* **WHAT IS BEING ASKED**
According to the fruit storage article, which apple variety shows the lowest proportion of losses in EMR's figures?

* **STUDY TEXT**
++++++

Newer apple varieties present different challenges when seeking to avoid rot in storage, East Malling Research (EMR) plant pathologist Dr Robert Saville told a fruit storage conference at the Kent research station last week.
"The fungus Nectria is a problem in newer varieties and is becoming more widespread as they are more widely planted," he said. But newer varieties can also tolerate lower storage temperatures, which may account for the lower overall mean losses to rots, Saville suggested.
He described Jazz, which in EMR's figures shows the lowest proportion of losses, as "a much tougher apple, so you don't see much brown rot (Monilinia fructicola), which otherwise is our biggest rot".
EMR data also show a rising incidence of Gloeosporium, which causes target-like rots on skin. "It is the most important rot in the rest of Europe," said Saville. "Rots here are not too bad at the moment, but there is still much to learn about it."
Last year's apple crop has also suffered more from Phytophthora syringae, "which is synonymous with wet weather", particularly in later-harvested fruit, added Saville.
EMR has accumulated decades-worth of data on the impact of each rot on the UK crop and continues to survey packhouses. "It's important to identify what rot it is so you know what to treat it with," said Saville. "We at EMR also want to know where to target our research."
Cherry breeding Research programme
A ten-year cherry-breeding programme at East Malling Research aims to yield more commercially appealing varieties, junior research leader Dr Emma Skipper told the fruit storage conference.
It will assess a large F1 population genetically, seeking individuals with desirable flavour, texture and shelf life characteristics.
"Cherries lose flavour in storage and can be damaged through the supply chain," Skipper explained. "Good flavour is also essential for repeat purchases."

++++++

* **SUPPLIED ENTRIES**

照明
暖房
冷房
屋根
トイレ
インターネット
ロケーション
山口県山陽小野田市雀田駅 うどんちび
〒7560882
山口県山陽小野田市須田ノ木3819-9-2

++++++

* **SOLVED EXERCISE**
Jazz